Via Minnesota Environmental Partnership

(Saint Paul, Minn.) – The Minnesota Department of Natural Resources (DNR) released the Permit to Mine for the PolyMet open-pit sulfide mining project in Northeastern Minnesota. The PolyMet Sulfide Mine poses a direct threat to Lake Superior and communities downstream, including the Fond du Lac Reservation. Sulfide mining is different from taconite mining, and no mine of this type has operated and closed without pollution to nearby lakes, streams, or groundwater.

The PolyMet mining plan is based on flawed science, and poses the risk of catastrophic failure. The mine will require continuous water treatment of the waste hundreds of years after the mine closes, even though PolyMet only plans to operate the mine for 20 years.

The plan includes reusing a forty year old, leaky dam and storing sulfide mine waste on top of an unstable foundation of old taconite mine waste. If this dam were to fail, mine waste would contaminate the St. Louis River, impacting thousands of people who depend on this water and potentially polluting Lake Superior.
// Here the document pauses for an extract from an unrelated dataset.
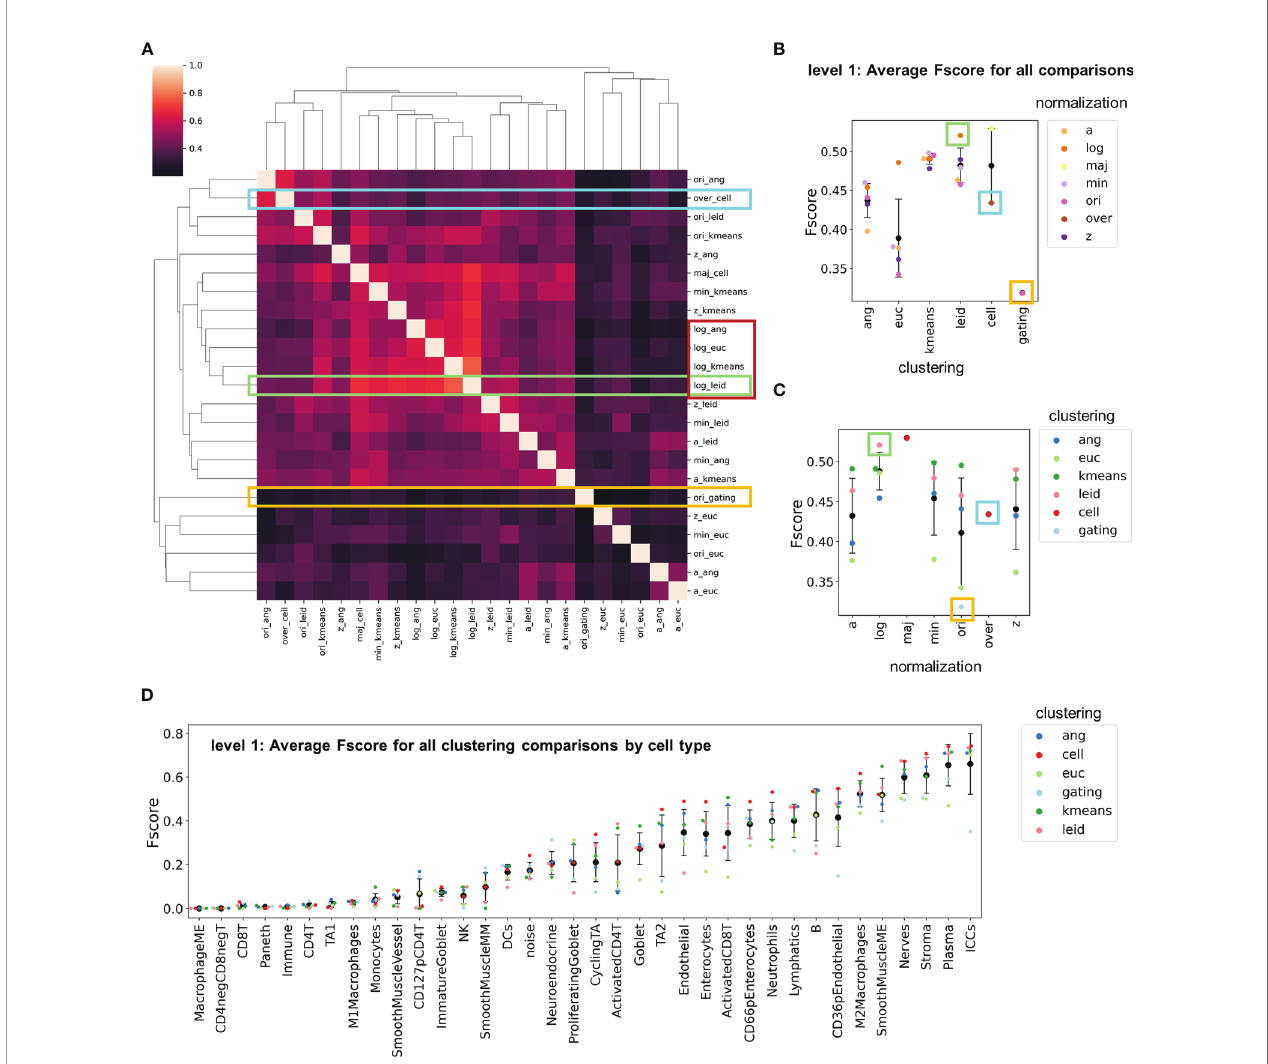
FIGURE 5 | F-score comparisons between all clustering and normalization techniques as standards. (A) Clustered heatmap with F-scores averaged across cell types. The yellow rectangle indicates the comparisons made in Figure 3 , the cyan rectangle indicates the comparisons made in Figure 4 , and the green rectangle indicates the comparisons made when log double Z normalization combined with Leiden clustering was used as the gold standard. The red rectangle indicates exemplary similarities between normalization techniques. (B, C) Level 1 F-scores averaged over cell types for (B) clustering and (C) normalizations for all comparisons shown in panel (A, D) Level 1 F-scores averaged over cell types for all normalization and clustering combinations (black data point is mean and error bars indicate standard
According to a non-partisan poll produced by the Minnesota Environmental Partnership in 2017, 72% of Minnesotans are concerned about runoff from mines threatening to pollute the Boundary Waters and Lake Superior. In the same poll, respondents were asked if they were in favor of or opposed to sulfide mining. 52% reported they were opposed to sulfide mining.1

Below is a statement from Minnesota Environmental Partnership’s executive director Steve Morse on the release of the Permit to Mine:

“This would be Minnesota’s first ever sulfide mining project, and no mine of this type has operated and closed without polluting local waters with acid-mine drainage. This plan relies on outdated technology and a flawed tailings basin. The long-term risks to the safety and health of downstream communities and Lake Superior far outweigh the short-term benefits; the mine will only be operational for 20 years, but will need active water treatment plants for hundreds of years after it closes.”